> REQUIREMENT:
Filter the data for lines with the word "text", then copy every line so identified.

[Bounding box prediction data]
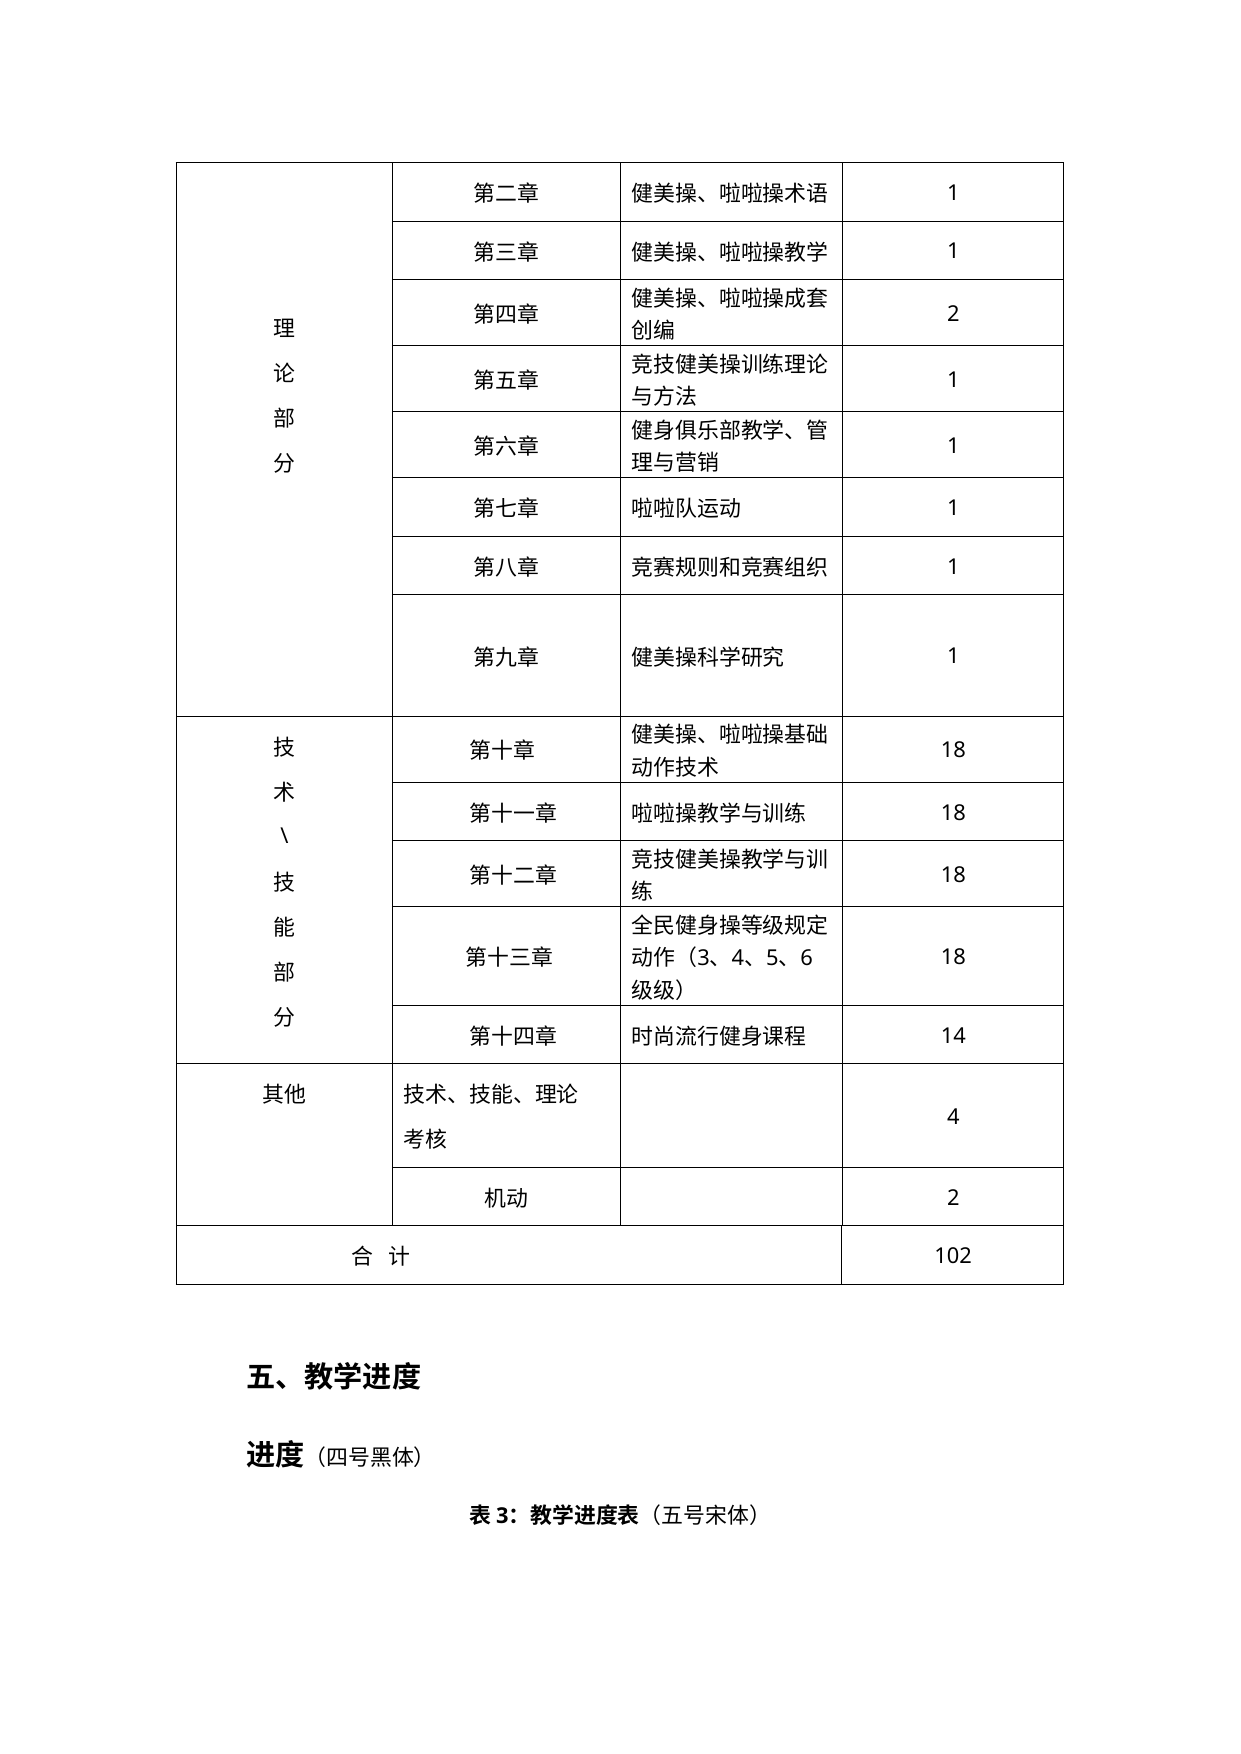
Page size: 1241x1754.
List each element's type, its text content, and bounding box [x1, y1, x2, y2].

table_cell 合 计 [177, 1226, 841, 1284]
table_cell 2 [843, 280, 1063, 345]
table_cell 第十三章 [393, 907, 620, 1005]
table_cell 健身俱乐部教学、管理与营销 [621, 412, 842, 477]
table_cell 1 [843, 478, 1063, 536]
table_cell 2 [843, 1168, 1063, 1225]
table_cell 理 论 部 分 [177, 163, 392, 716]
table_cell 第十一章 [393, 783, 620, 840]
table_cell 第四章 [393, 280, 620, 345]
table_cell 1 [843, 412, 1063, 477]
table_cell 第六章 [393, 412, 620, 477]
table_cell 1 [843, 537, 1063, 594]
text 五、教学进度 [187, 1342, 1053, 1407]
table_cell 啦啦队运动 [621, 478, 842, 536]
table_cell 第十四章 [393, 1006, 620, 1063]
table_cell 第八章 [393, 537, 620, 594]
table_cell 18 [843, 717, 1063, 782]
table_cell 4 [843, 1064, 1063, 1167]
table_cell 18 [843, 841, 1063, 906]
table_cell 1 [843, 595, 1063, 716]
table_cell 啦啦操教学与训练 [621, 783, 842, 840]
text 表3：教学进度表（五号宋体） [187, 1497, 1053, 1530]
table_cell 14 [843, 1006, 1063, 1063]
table_cell [621, 1168, 842, 1225]
table_cell 其他 [177, 1064, 392, 1225]
table_cell 机动 [393, 1168, 620, 1225]
table_cell 1 [843, 346, 1063, 411]
text 进度（四号黑体） [187, 1420, 1053, 1485]
table_cell 102 [842, 1226, 1063, 1284]
table_cell 技 术 \ 技 能 部 分 [177, 717, 392, 1063]
table_cell 1 [843, 163, 1063, 221]
table_cell 第二章 [393, 163, 620, 221]
table_cell 健美操、啦啦操教学 [621, 222, 842, 279]
table_cell 18 [843, 783, 1063, 840]
table_cell 时尚流行健身课程 [621, 1006, 842, 1063]
table_cell 全民健身操等级规定动作（3、4、5、6级级） [621, 907, 842, 1005]
table_cell 第十章 [393, 717, 620, 782]
table_cell 第九章 [393, 595, 620, 716]
table_cell 第七章 [393, 478, 620, 536]
table_cell [621, 1064, 842, 1167]
table_cell 第三章 [393, 222, 620, 279]
table_cell 健美操、啦啦操术语 [621, 163, 842, 221]
table_cell 健美操、啦啦操基础动作技术 [621, 717, 842, 782]
table_cell 竞赛规则和竞赛组织 [621, 537, 842, 594]
table_cell 健美操、啦啦操成套创编 [621, 280, 842, 345]
table_cell 竞技健美操训练理论与方法 [621, 346, 842, 411]
table_cell 技术、技能、理论 考核 [393, 1064, 620, 1167]
table_cell 竞技健美操教学与训练 [621, 841, 842, 906]
table_cell 1 [843, 222, 1063, 279]
table_cell 18 [843, 907, 1063, 1005]
table_cell 第五章 [393, 346, 620, 411]
table_cell 健美操科学研究 [621, 595, 842, 716]
table_cell 第十二章 [393, 841, 620, 906]
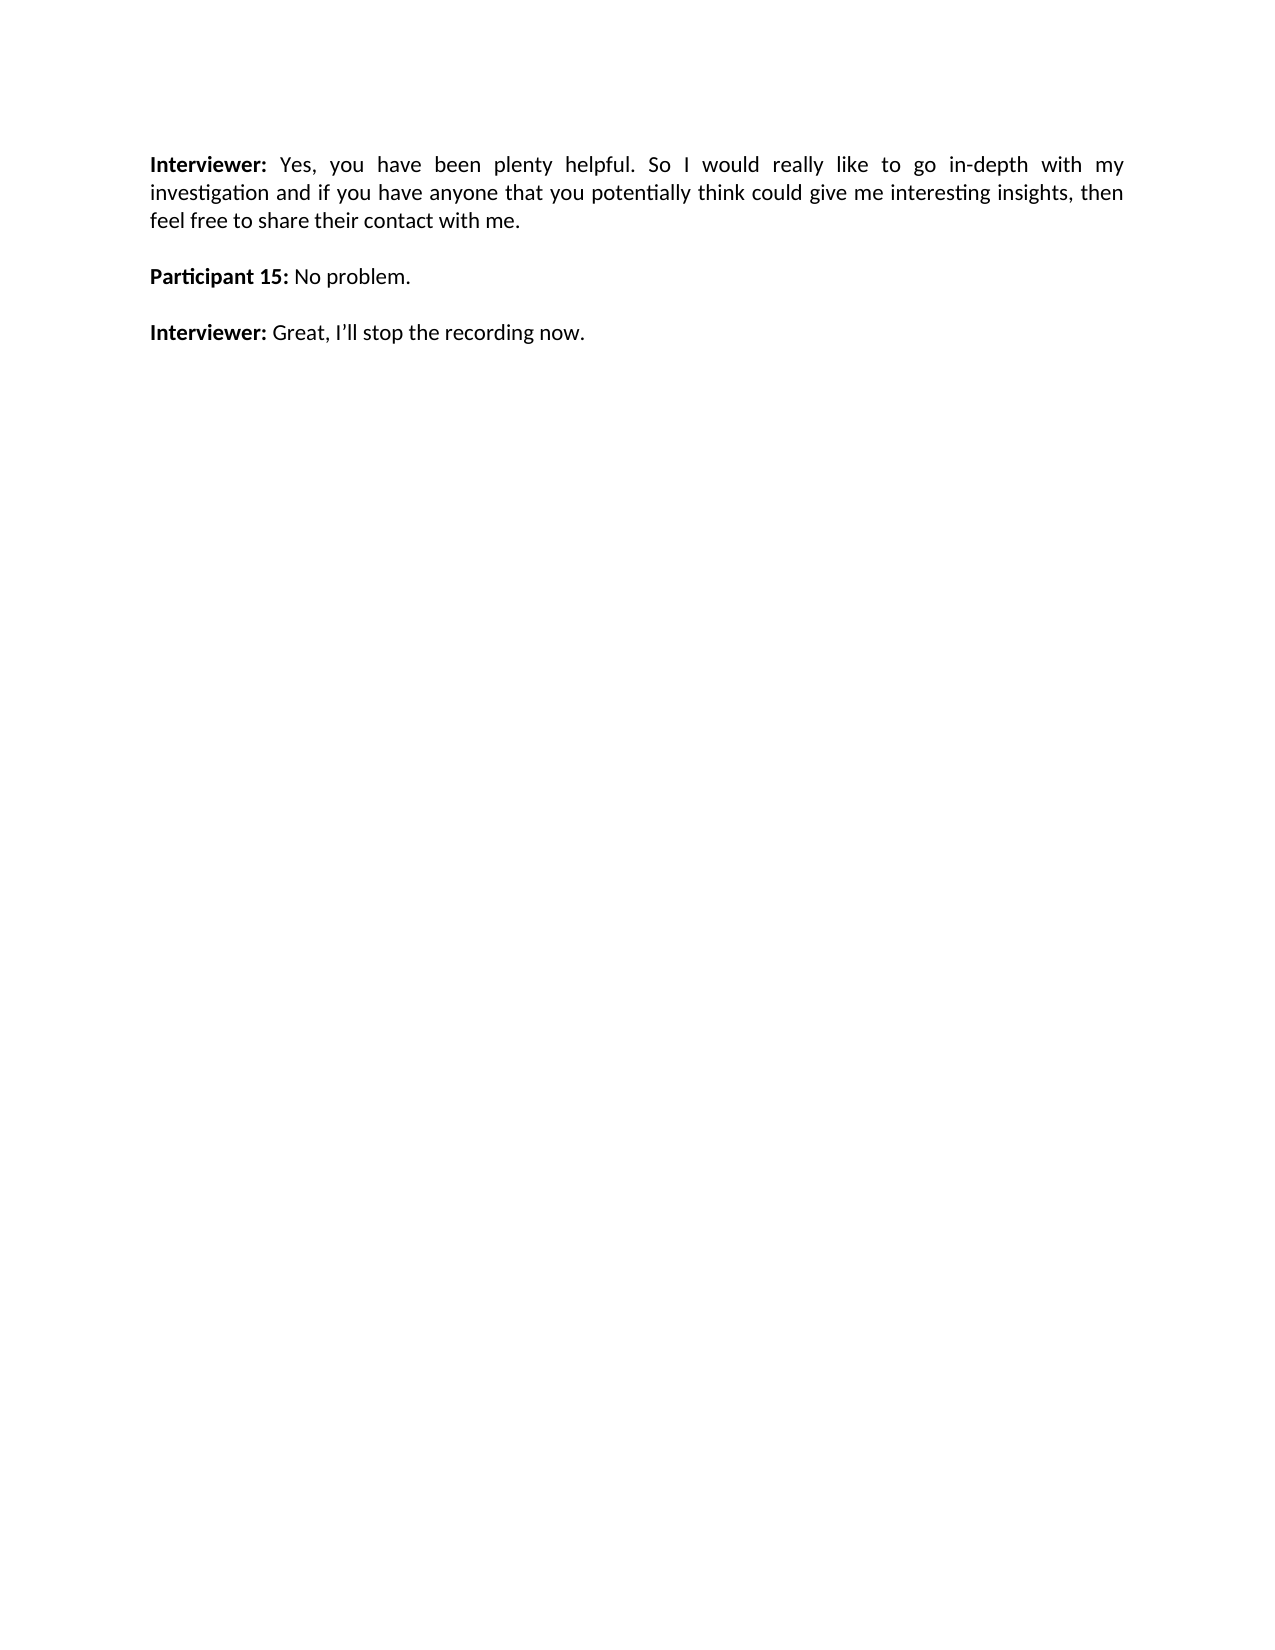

> THE ANSWER:
List each element's type, its text content, and bounding box [x1, y1, x2, y2].
text 五、教学进度 [187, 1342, 1053, 1407]
text 表3：教学进度表（五号宋体） [187, 1497, 1053, 1530]
text 进度（四号黑体） [187, 1420, 1053, 1485]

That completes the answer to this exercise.